**Amaç a:**
Tekstil sektörüne ilişkin metne göre aşağıdaki soruları yanıtlayınız.
(i) Bu yılın ilk yarısında yaklaşık kaç tekstil ve hazır giyim şirketi konkordato ilan etmiştir?
(ii) Şenol Şankaya ve arkadaşlarının hangi ülkeye gittikleri okunmuştur?
(iii) "Çok ucuza mal üreten" ülkelere hangi iki ülke örnek gösterilmiştir?

═══ Seçilmiş Metin ═══

Uludağ İhracatçı Birlikleri (UİB)’ne bağlı Uludağ Tekstil İhracatçıları Birliği (UTİB) veya Uludağ Hazır Giyim ve Konfeksiyon İhracatçıları Birliği (UHKİB) yetkililerinden şu ana kadar yaşanan olumsuzluklarla ilgili tek satır söz duymadım. Herkes karnından konuşuyor, birbirine dert anlatıyor ama kimse duymuyor!
Ne kapanan işyerleri, ne ihracatta kaybedilen pazarlar ne de sermaye göçü hakkında ‘Ankara’ya mesaj veren yok. Bir korku iklimi hakim gibi...
Arada sırada Şenol Şankaya ve arkadaşları ile ilgili olarak ‘Mısır’a gittiklerini ve çok başarılı olduklarını’ okudum ve yazdım. Ne kadarlık yatırım yaptıklarını, işçi ücretlerini, enerji fiyatlarını ya da vergi uygulamalarını bilmiyoruz. Kaç milyon doların yurtdışına gittiğini, kaç işçinin işsiz kaldığını, kaç yan sanayicinin işini kapattığını, hammadde üretenlerin şimdi nelerle uğraştığını inanın kimse bilmiyor ya da susuyor...
***
Bu yılın ilk yarısında yaklaşık 300 tekstil ve hazır giyim şirketinin konkordato ilan ettiğini buradan bildirmiş olayım. Tek tek isimlerini yazmak isterdim...
Konkordato süreçlerinin sadece bu firmaları değil, tedarik zincirindeki tüm şirketleri tehdit ettiğini bilin yeter.
Ana firma korunmaya çalışılırkentüm ekosistem zarar gördü. Buralarda çalışanlar evlerine ekmek götüremez hale geldi. İşletmelerin bir daha açılıp açılmayacakları belli değil. Çin ve Hindistan gibi ‘çok ucuza mal üreten’ ülkelerin dünyadaki tüm pazarlara yetecek kadar stok sahip oldukları da biliniyor!

═══ Kayıtlı Bilgiler ═══

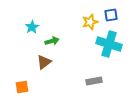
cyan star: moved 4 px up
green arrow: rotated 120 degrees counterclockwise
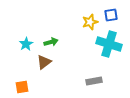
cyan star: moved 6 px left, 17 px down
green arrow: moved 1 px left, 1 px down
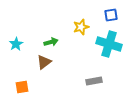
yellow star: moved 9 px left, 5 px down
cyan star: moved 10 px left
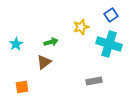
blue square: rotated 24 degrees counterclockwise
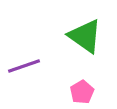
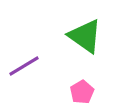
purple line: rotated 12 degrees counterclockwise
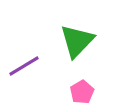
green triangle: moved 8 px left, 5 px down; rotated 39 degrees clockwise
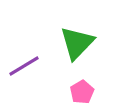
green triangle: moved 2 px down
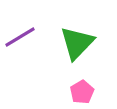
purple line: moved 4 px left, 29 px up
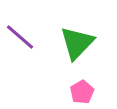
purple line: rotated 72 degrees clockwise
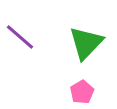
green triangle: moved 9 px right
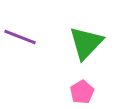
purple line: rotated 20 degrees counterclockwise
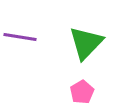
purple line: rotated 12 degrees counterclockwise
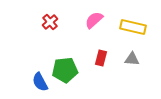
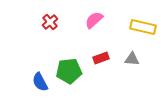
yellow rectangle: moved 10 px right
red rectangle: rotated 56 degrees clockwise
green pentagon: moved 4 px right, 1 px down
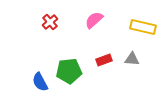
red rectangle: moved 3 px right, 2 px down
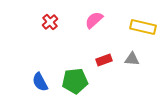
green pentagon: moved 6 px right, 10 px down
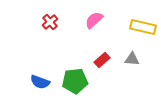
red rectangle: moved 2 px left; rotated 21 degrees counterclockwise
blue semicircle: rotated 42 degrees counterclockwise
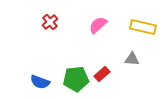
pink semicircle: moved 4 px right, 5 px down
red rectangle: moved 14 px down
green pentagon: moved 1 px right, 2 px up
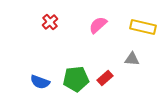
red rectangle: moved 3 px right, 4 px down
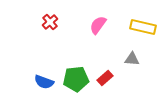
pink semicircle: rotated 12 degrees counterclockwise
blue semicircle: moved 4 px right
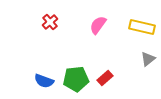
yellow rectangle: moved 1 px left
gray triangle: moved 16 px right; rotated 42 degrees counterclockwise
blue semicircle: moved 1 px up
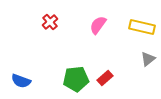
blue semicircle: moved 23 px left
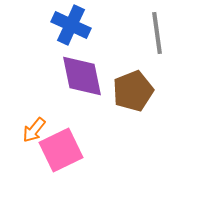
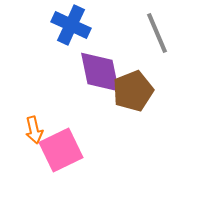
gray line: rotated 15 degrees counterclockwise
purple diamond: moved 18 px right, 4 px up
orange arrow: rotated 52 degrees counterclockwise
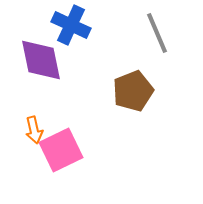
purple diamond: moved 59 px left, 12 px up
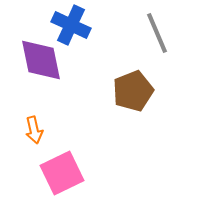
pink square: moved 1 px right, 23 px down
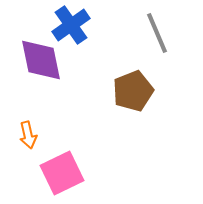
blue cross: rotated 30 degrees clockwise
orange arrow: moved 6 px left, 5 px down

═══
═══ Kayıtlı Bilgiler ═══

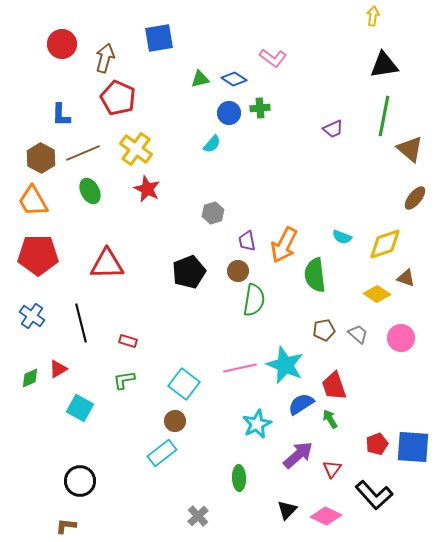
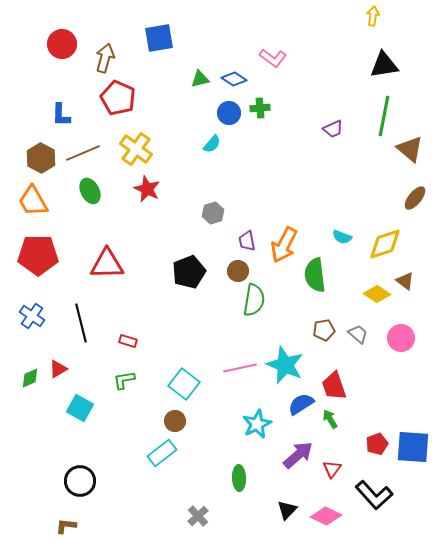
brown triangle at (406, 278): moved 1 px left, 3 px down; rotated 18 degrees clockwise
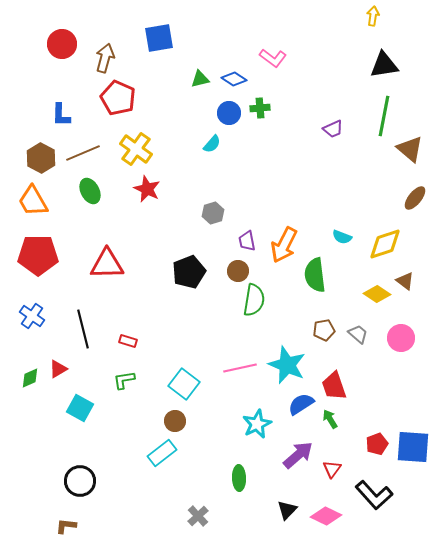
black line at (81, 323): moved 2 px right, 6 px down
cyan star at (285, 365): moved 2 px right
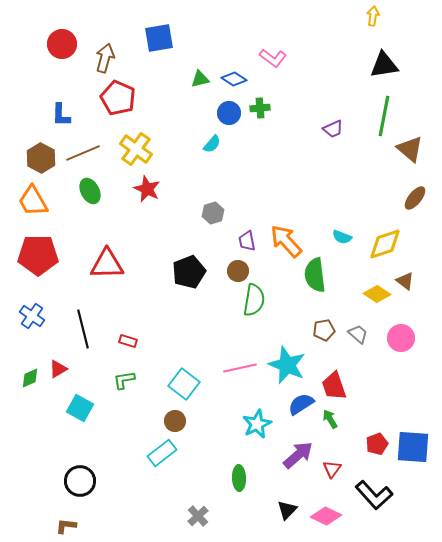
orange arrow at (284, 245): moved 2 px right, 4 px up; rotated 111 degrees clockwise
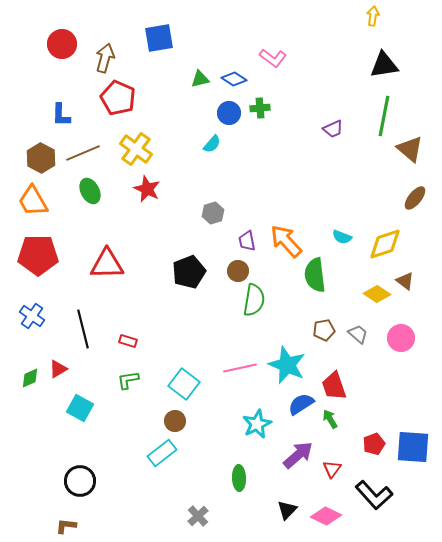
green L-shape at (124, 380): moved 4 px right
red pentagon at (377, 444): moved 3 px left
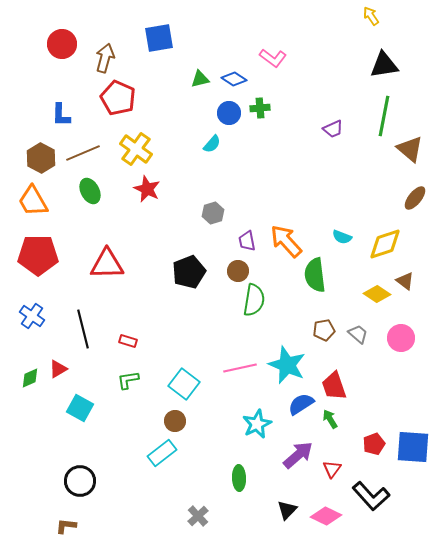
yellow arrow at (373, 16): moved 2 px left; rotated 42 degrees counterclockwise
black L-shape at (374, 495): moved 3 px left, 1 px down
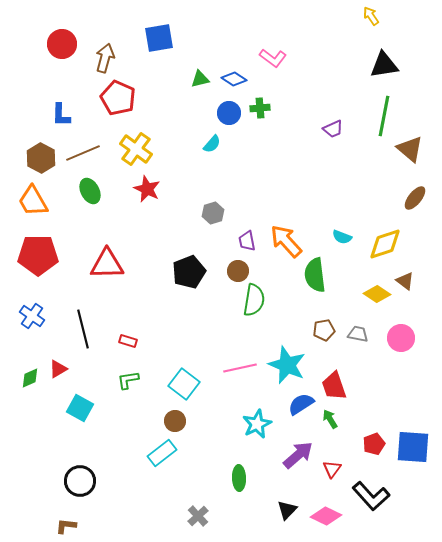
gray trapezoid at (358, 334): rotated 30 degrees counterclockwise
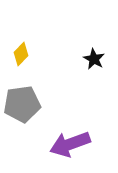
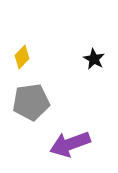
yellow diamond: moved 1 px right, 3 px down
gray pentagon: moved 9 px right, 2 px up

═══

**Amaç b:** Kayıtlarda "yellow diamond: moved 1 px right, 3 px down" ifadesini içeren satırla açılıp "gray pentagon: moved 9 px right, 2 px up" ifadesini içeren satırla kapanan bölümü, iki uç satır da dahil olmak üzere, hiçbir değişiklik yapmadan yeniden veriniz.

**Beklenen Çıktı a:**
(i) Yaklaşık 300
(ii) Mısır
(iii) Çin ve Hindistan

**Beklenen Çıktı b:**
yellow diamond: moved 1 px right, 3 px down
gray pentagon: moved 9 px right, 2 px up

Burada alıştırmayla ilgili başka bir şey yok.